● **Task instructions**
Exactly the lines below starting at the line with "right elbow: (235, 261)" and ending at the line with "right eye: (369, 145)" are wanted, with both ends included. Leave out the pictures and add no other lines.

*** Opening of Data extract ***

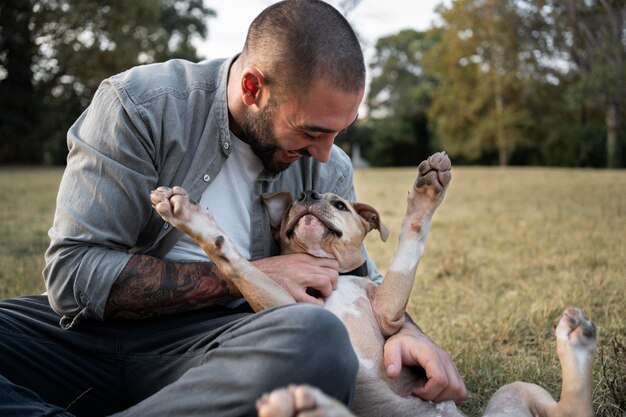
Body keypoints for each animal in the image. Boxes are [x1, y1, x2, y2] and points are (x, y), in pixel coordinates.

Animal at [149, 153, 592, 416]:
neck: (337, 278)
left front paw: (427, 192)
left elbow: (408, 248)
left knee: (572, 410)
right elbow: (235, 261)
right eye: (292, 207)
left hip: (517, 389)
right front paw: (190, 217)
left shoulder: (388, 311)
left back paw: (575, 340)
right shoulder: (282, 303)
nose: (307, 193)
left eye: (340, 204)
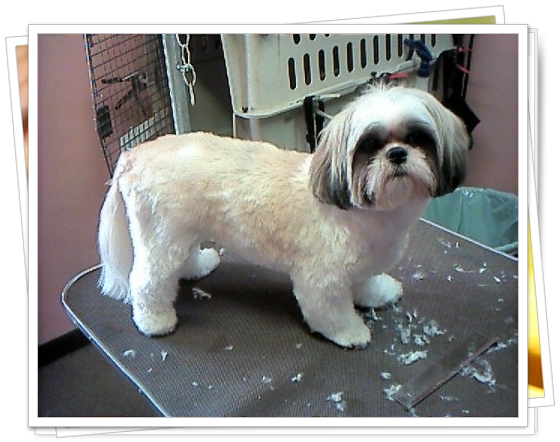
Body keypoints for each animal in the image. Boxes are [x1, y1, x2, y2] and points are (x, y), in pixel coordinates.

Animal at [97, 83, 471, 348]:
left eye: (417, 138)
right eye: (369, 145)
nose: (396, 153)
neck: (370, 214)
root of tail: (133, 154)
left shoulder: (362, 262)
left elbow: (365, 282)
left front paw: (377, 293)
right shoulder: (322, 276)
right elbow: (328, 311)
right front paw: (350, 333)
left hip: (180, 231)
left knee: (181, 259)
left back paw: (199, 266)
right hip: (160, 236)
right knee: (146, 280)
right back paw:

*** Close of Data extract ***
*** Opening of Data extract ***

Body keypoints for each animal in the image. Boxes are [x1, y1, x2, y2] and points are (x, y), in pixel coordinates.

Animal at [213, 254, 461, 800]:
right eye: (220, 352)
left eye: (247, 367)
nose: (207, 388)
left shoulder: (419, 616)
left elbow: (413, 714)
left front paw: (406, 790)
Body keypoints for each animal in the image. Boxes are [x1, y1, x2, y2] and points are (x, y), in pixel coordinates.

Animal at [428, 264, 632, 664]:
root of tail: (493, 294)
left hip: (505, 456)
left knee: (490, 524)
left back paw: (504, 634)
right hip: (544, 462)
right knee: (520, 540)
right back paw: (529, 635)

*** Close of Data extract ***

● **Response to the exercise**
right elbow: (235, 261)
right eye: (292, 207)
left hip: (517, 389)
right front paw: (190, 217)
left shoulder: (388, 311)
left back paw: (575, 340)
right shoulder: (282, 303)
nose: (307, 193)
left eye: (340, 204)
Body keypoints for each animal in the image. Boxes are [x1, y1, x2, y2] and points are (x, y), in pixel coordinates.

Animal at [97, 83, 471, 348]:
left eye: (417, 138)
right eye: (369, 145)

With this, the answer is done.